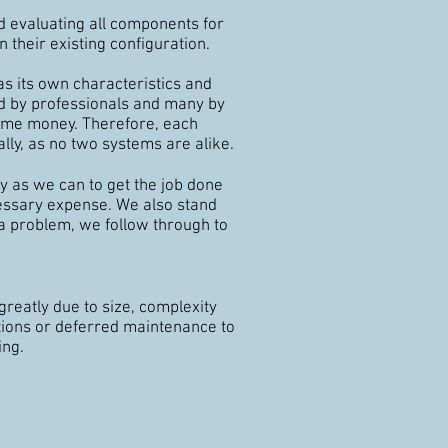
 evaluating all components for
n their existing configuration.
as its own characteristics and
ed by
professionals
and many by
ome money. Therefore, each
lly, as no two systems are alike.
ly as we can to get the job done
cessary expense. We also stand
 a problem, we follow through to
greatly due to size, complexity
tions or deferred maintenance to
ing.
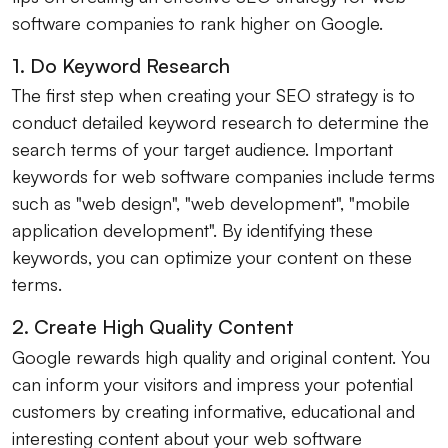
software companies to rank higher on Google.
1. Do Keyword Research
The first step when creating your SEO strategy is to
conduct detailed keyword research to determine the
search terms of your target audience. Important
keywords for web software companies include terms
such as "web design", "web development", "mobile
application development". By identifying these
keywords, you can optimize your content on these
terms.
2. Create High Quality Content
Google rewards high quality and original content. You
can inform your visitors and impress your potential
customers by creating informative, educational and
interesting content about your web software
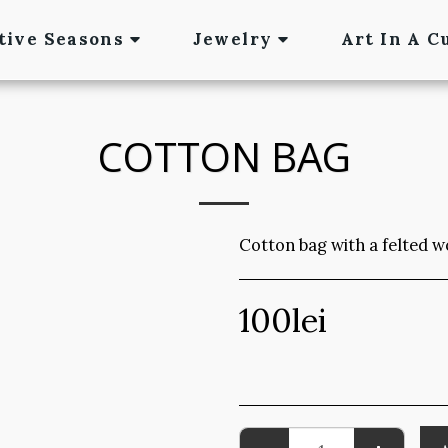
tive Seasons
Jewelry
Art In A C
COTTON BAG
Cotton bag with a felted w
100
lei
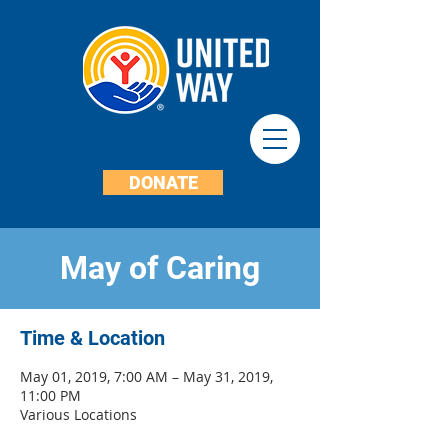
DONATE
May of Caring
Time & Location
May 01, 2019, 7:00 AM – May 31, 2019,
11:00 PM
Various Locations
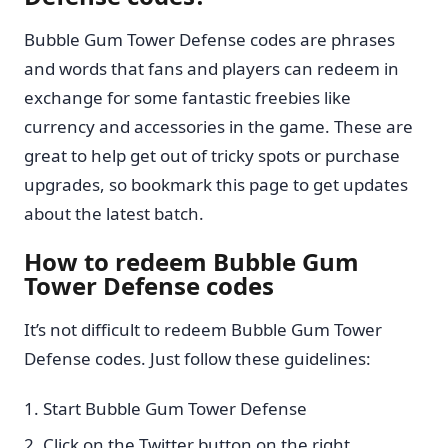
Bubble Gum Tower Defense codes are phrases
and words that fans and players can redeem in
exchange for some fantastic freebies like
currency and accessories in the game. These are
great to help get out of tricky spots or purchase
upgrades, so bookmark this page to get updates
about the latest batch.
How to redeem Bubble Gum
Tower Defense codes
It’s not difficult to redeem Bubble Gum Tower
Defense codes. Just follow these guidelines:
Start Bubble Gum Tower Defense
Click on the Twitter button on the right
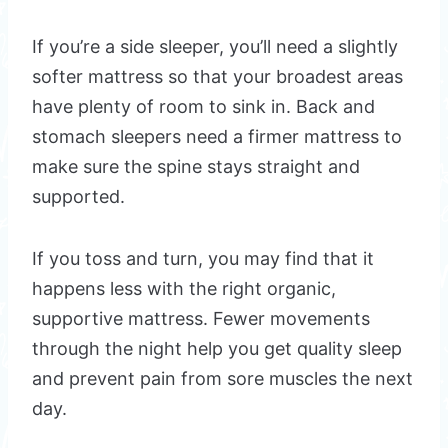
If you’re a side sleeper, you’ll need a slightly
softer mattress so that your broadest areas
have plenty of room to sink in. Back and
stomach sleepers need a firmer mattress to
make sure the spine stays straight and
supported.
If you toss and turn, you may find that it
happens less with the right organic,
supportive mattress. Fewer movements
through the night help you get quality sleep
and prevent pain from sore muscles the next
day.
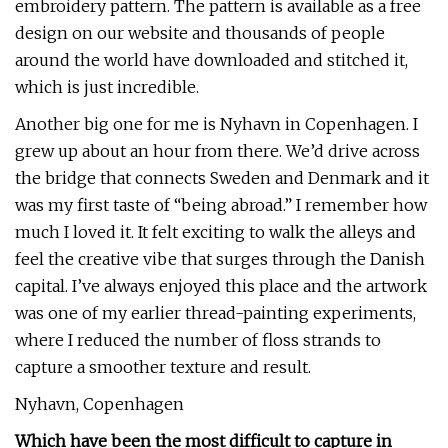
embroidery pattern. The pattern is available as a free
design on our website and thousands of people
around the world have downloaded and stitched it,
which is just incredible.
Another big one for me is Nyhavn in Copenhagen. I
grew up about an hour from there. We’d drive across
the bridge that connects Sweden and Denmark and it
was my first taste of “being abroad.” I remember how
much I loved it. It felt exciting to walk the alleys and
feel the creative vibe that surges through the Danish
capital. I’ve always enjoyed this place and the artwork
was one of my earlier thread-painting experiments,
where I reduced the number of floss strands to
capture a smoother texture and result.
Nyhavn, Copenhagen
Which have been the most difficult to capture in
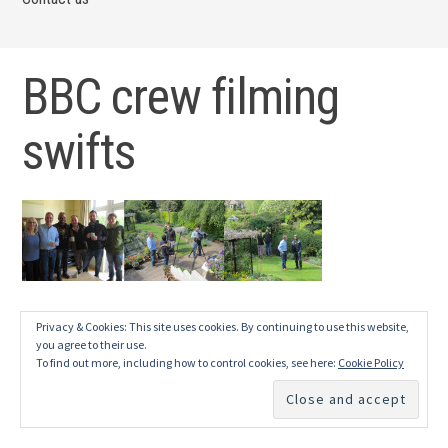
BBC crew filming
swifts
Privacy & Cookies: This site uses cookies. By continuing to use this website,
you agree to their use.
To find out more, including how to control cookies, see here:
Cookie Policy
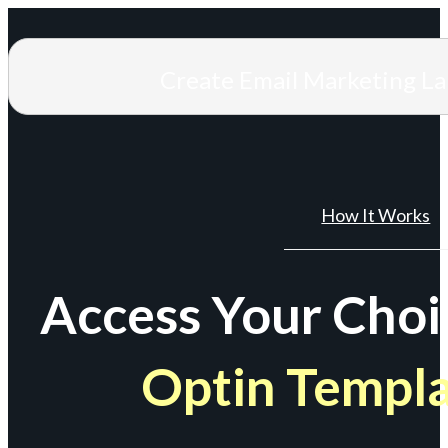
Create Email Marketing L
How It Works
Access Your Choi
Optin Templ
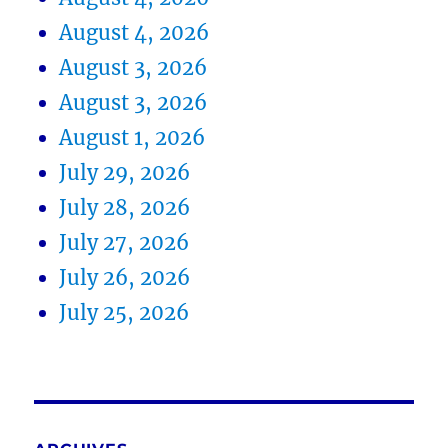
August 4, 2026
August 3, 2026
August 3, 2026
August 1, 2026
July 29, 2026
July 28, 2026
July 27, 2026
July 26, 2026
July 25, 2026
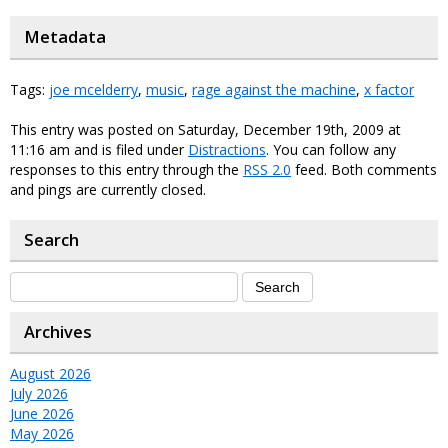
Metadata
Tags:
joe mcelderry
,
music
,
rage against the machine
,
x factor
This entry was posted on Saturday, December 19th, 2009 at
11:16 am and is filed under
Distractions
. You can follow any
responses to this entry through the
RSS 2.0
feed. Both comments
and pings are currently closed.
Search
Archives
August 2026
July 2026
June 2026
May 2026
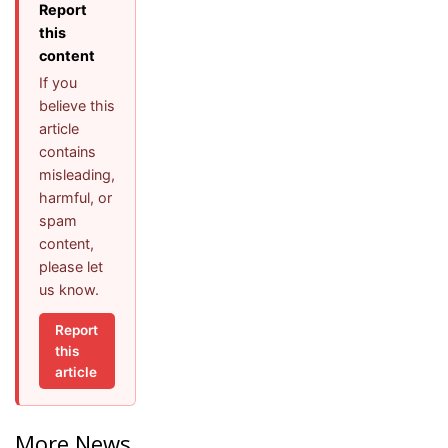
Report
this
content
If you
believe this
article
contains
misleading,
harmful, or
spam
content,
please let
us know.
Report
this
article
More News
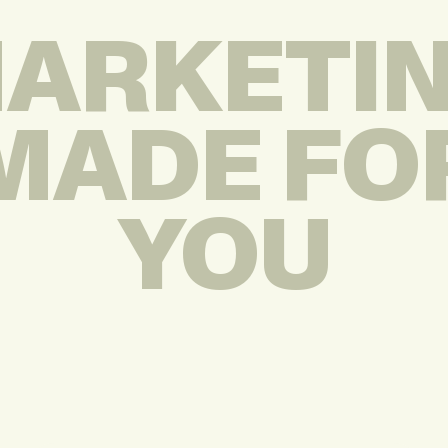
ARKETI
MADE FO
YOU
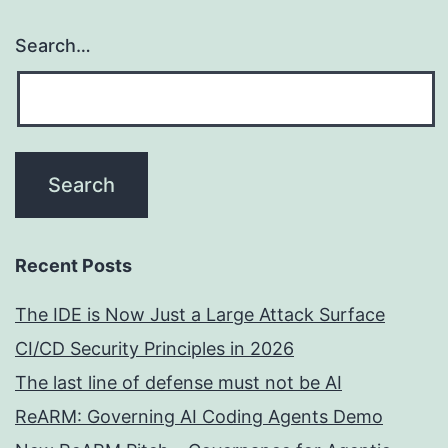
Search…
Recent Posts
The IDE is Now Just a Large Attack Surface
CI/CD Security Principles in 2026
The last line of defense must not be AI
ReARM: Governing AI Coding Agents Demo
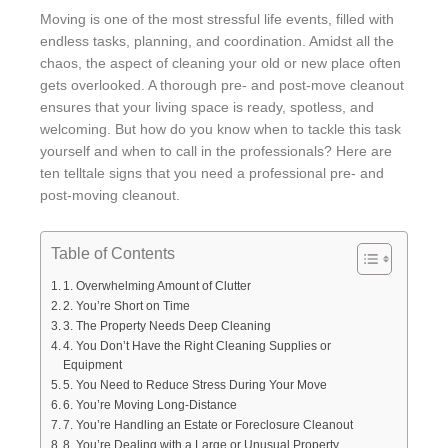
Moving is one of the most stressful life events, filled with
endless tasks, planning, and coordination. Amidst all the
chaos, the aspect of cleaning your old or new place often
gets overlooked. A thorough pre- and post-move cleanout
ensures that your living space is ready, spotless, and
welcoming. But how do you know when to tackle this task
yourself and when to call in the professionals? Here are
ten telltale signs that you need a professional pre- and
post-moving cleanout.
Table of Contents
1. Overwhelming Amount of Clutter
2. You’re Short on Time
3. The Property Needs Deep Cleaning
4. You Don’t Have the Right Cleaning Supplies or
Equipment
5. You Need to Reduce Stress During Your Move
6. You’re Moving Long-Distance
7. You’re Handling an Estate or Foreclosure Cleanout
8. You’re Dealing with a Large or Unusual Property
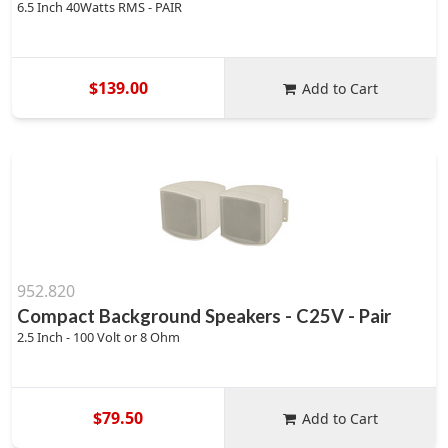
6.5 Inch 40Watts RMS - PAIR
$139.00
Add to Cart
952.820
Compact Background Speakers - C25V - Pair
2.5 Inch - 100 Volt or 8 Ohm
$79.50
Add to Cart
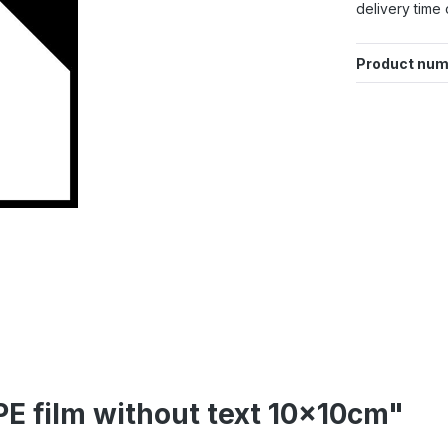
delivery time 
Product num
PE film without text 10x10cm"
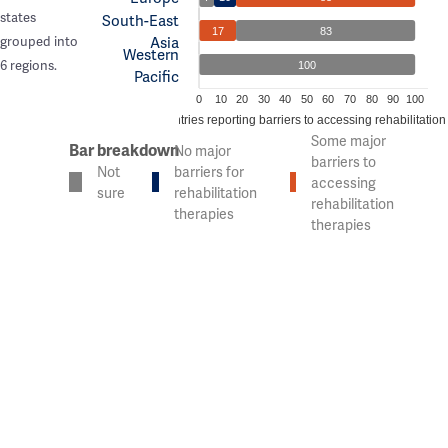
states
South-East
17
83
Asia
grouped into
Western
6 regions.
100
Pacific
0
10
20
30
40
50
60
70
80
90
100
% of countries reporting barriers to accessing rehabilitation
Some major
Bar breakdown
No major
barriers to
Not
barriers for
accessing
sure
rehabilitation
rehabilitation
therapies
therapies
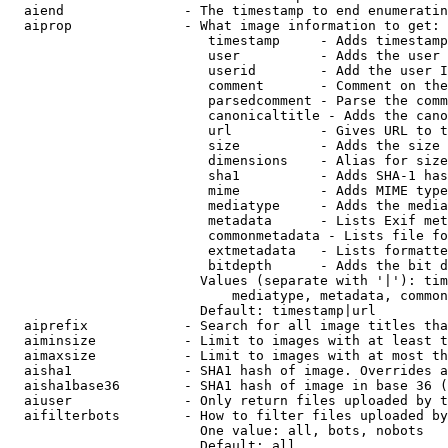
  aiend               - The timestamp to end enumeratin
  aiprop              - What image information to get:

                         timestamp     - Adds timestamp
                         user          - Adds the user 
                         userid        - Add the user I
                         comment       - Comment on the
                         parsedcomment - Parse the comm
                         canonicaltitle - Adds the cano
                         url           - Gives URL to t
                         size          - Adds the size 
                         dimensions    - Alias for size

                         sha1          - Adds SHA-1 has
                         mime          - Adds MIME type
                         mediatype     - Adds the media
                         metadata      - Lists Exif met
                         commonmetadata - Lists file fo
                         extmetadata   - Lists formatte
                         bitdepth      - Adds the bit d
                        Values (separate with '|'): tim
                            mediatype, metadata, common
                        Default: timestamp|url

  aiprefix            - Search for all image titles tha
  aiminsize           - Limit to images with at least t
  aimaxsize           - Limit to images with at most th
  aisha1              - SHA1 hash of image. Overrides a
  aisha1base36        - SHA1 hash of image in base 36 (
  aiuser              - Only return files uploaded by t
  aifilterbots        - How to filter files uploaded by
                        One value: all, bots, nobots

                        Default: all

━━━

* [Your goal] Within the records above, tally the lines that contain "Property". Give the total and nothing more.

* [Expected answer] 2